One of my favorites – and a potential successor to Wikipedia as the poster child for virtual collaboration – is Zooniverse (https://www.zooniverse.org/ ). Recently, Zooniverse passed the 1,000,000 mark – that is more than a million people have registered to help out.
This is a large number that is even more impressive when you consider that Zooniverse is not a fan site or a fantasy sports site, but is all about the participation of “everyday people” in science.
Their projects range from analyzing data collected in space to biology, nature and the environment. They even have room for what might be considered scientific analyses applied to the humanities.
Unlike Wikipedia whose users vastly outnumber its contributors and whose rules specifically exclude original research, Zooniverse is intended to make everyone a volunteer and to create new science.

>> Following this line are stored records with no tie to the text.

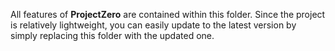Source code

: 
All features of **ProjectZero** are contained within this folder. Since the project is relatively lightweight, you can easily update to the latest version by simply replacing this folder with the updated one.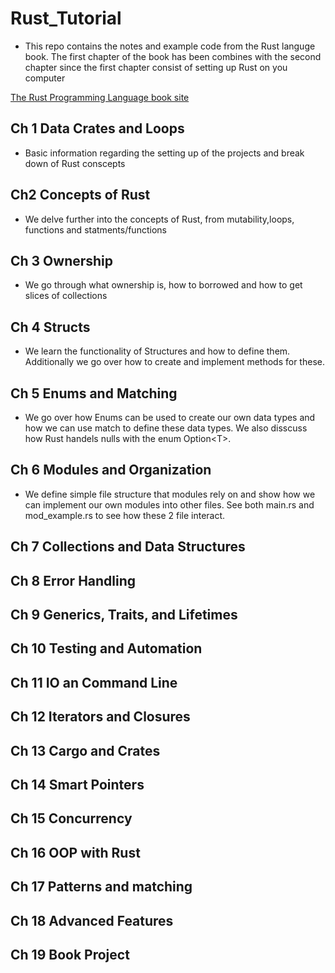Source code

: # Rust_Tutorial
* This repo contains the notes and example code from the Rust languge book. The first chapter of the book has been combines with the second chapter since the first chapter consist of setting up Rust on you computer

[The Rust Programming Language book site ](https://doc.rust-lang.org/book/)

Ch 1 Data Crates and Loops
-
-   Basic information regarding the setting up of the projects and break down of Rust conscepts

Ch2 Concepts of Rust
-
- We delve further into the concepts of Rust, from mutability,loops, functions and statments/functions

Ch 3 Ownership 
-
- We go through what ownership is, how to borrowed and how to get slices of collections

Ch 4 Structs
-
- We learn the functionality of Structures and how to define them. Additionally we go over how to create and implement methods for these. 

Ch 5 Enums and Matching
-
- We go over how Enums can be used to create our own data types and how we can use match to define these data types. We also disscuss how Rust handels nulls with the enum Option\<T>.

Ch 6 Modules and Organization
-
- We define simple file structure that modules rely on and show how we can implement our own modules into other files. See both main.rs and mod_example.rs to see how these 2 file interact.

Ch 7 Collections and Data Structures
-

Ch 8 Error Handling
-

Ch 9 Generics, Traits, and Lifetimes
-

Ch 10 Testing and Automation
-

Ch 11 IO an Command Line 
-

Ch 12 Iterators and Closures
-

Ch 13 Cargo and Crates
-

Ch 14 Smart Pointers
-

Ch 15 Concurrency 
-

Ch 16 OOP with Rust
-

Ch 17 Patterns and matching
-

Ch 18 Advanced Features
-

Ch 19 Book Project
-








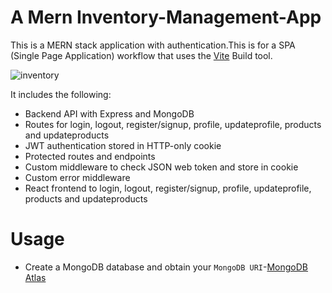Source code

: # A Mern Inventory-Management-App
This is a MERN stack application with authentication.This is for a SPA (Single Page Application) workflow that uses the [Vite](https://vitejs.dev/guide/) Build tool.

![inventory](https://github.com/Vysint/Inventory-Management-App/assets/109030133/9799455c-6744-4798-aff9-a7c649c997bd)

It includes the following:
* Backend API with Express and MongoDB
* Routes for login, logout, register/signup, profile, updateprofile, products and updateproducts
* JWT authentication stored in HTTP-only cookie
* Protected routes and endpoints
* Custom middleware to check JSON web token and store in cookie
* Custom error middleware
* React frontend to login, logout, register/signup, profile, updateprofile, products and updateproducts

# Usage
* Create a MongoDB database and obtain your `MongoDB URI`-[MongoDB Atlas](https://www.mongodb.com/atlas/database)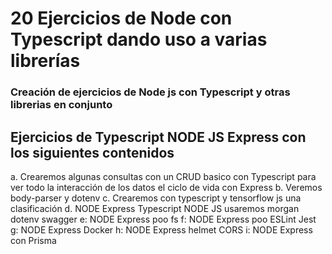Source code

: # 20 Ejercicios de Node con Typescript dando uso a varias librerías

### Creación de ejercicios de Node js con Typescript y otras librerias en conjunto


## Ejercicios de Typescript NODE JS Express con los siguientes contenidos 
a. Crearemos algunas consultas con un CRUD basico con Typescript para ver todo la interacción de los datos el ciclo de vida con Express
b. Veremos body-parser y dotenv
c. Crearemos con typescript y tensorflow js una clasificación 
d. NODE Express Typescript NODE JS usaremos morgan dotenv swagger 
e: NODE Express poo fs 
f: NODE Express poo ESLint Jest 
g: NODE Express Docker 
h: NODE Express helmet CORS 
i: NODE Express con Prisma
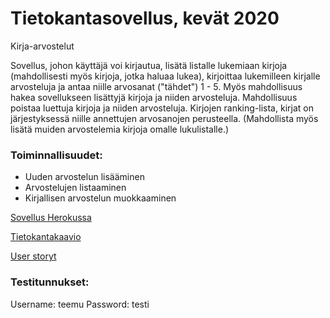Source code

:# Tietokantasovellus, kevät 2020

Kirja-arvostelut

Sovellus, johon käyttäjä voi kirjautua, lisätä listalle lukemiaan kirjoja (mahdollisesti myös kirjoja, jotka haluaa lukea),
kirjoittaa lukemilleen kirjalle arvosteluja ja antaa niille arvosanat ("tähdet") 1 - 5. Myös mahdollisuus hakea sovellukseen lisättyjä
kirjoja ja niiden arvosteluja. Mahdollisuus poistaa luettuja kirjoja ja niiden arvosteluja. Kirjojen ranking-lista, kirjat on
järjestyksessä niille annettujen arvosanojen perusteella. (Mahdollista myös lisätä muiden arvostelemia kirjoja omalle lukulistalle.)

### Toiminnallisuudet:
- Uuden arvostelun lisääminen
- Arvostelujen listaaminen
- Kirjallisen arvostelun muokkaaminen

[Sovellus Herokussa](https://kirja-arvostelut.herokuapp.com/)

[Tietokantakaavio](https://github.com/Miniaya/Kirja-arvostelut/blob/master/documentation/tietokantakaavio.png)

[User storyt](https://github.com/Miniaya/Kirja-arvostelut/blob/master/documentation/userstoryt.md)

### Testitunnukset:
Username: teemu
Password: testi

It’s a very ambitious goal, one that seems to be working well under the leadership of the Citizens Science Alliance (CSA). CSA describes itself as:
“a collaboration of scientists, software developers and educators who collectively develop, manage and utilise internet-based citizen science projects in order to further science itself, and the public understanding of both science and of the scientific process. These projects use the time, abilities and energies of a distributed community of citizen scientists who are our collaborators.”
It’s exactly this kind of project that provides hope for the positive value of the Internet as an unprecedented tool of the knowledge age.
And it also should raise the awareness of public officials about their citizens’ thirst for participation of all kinds.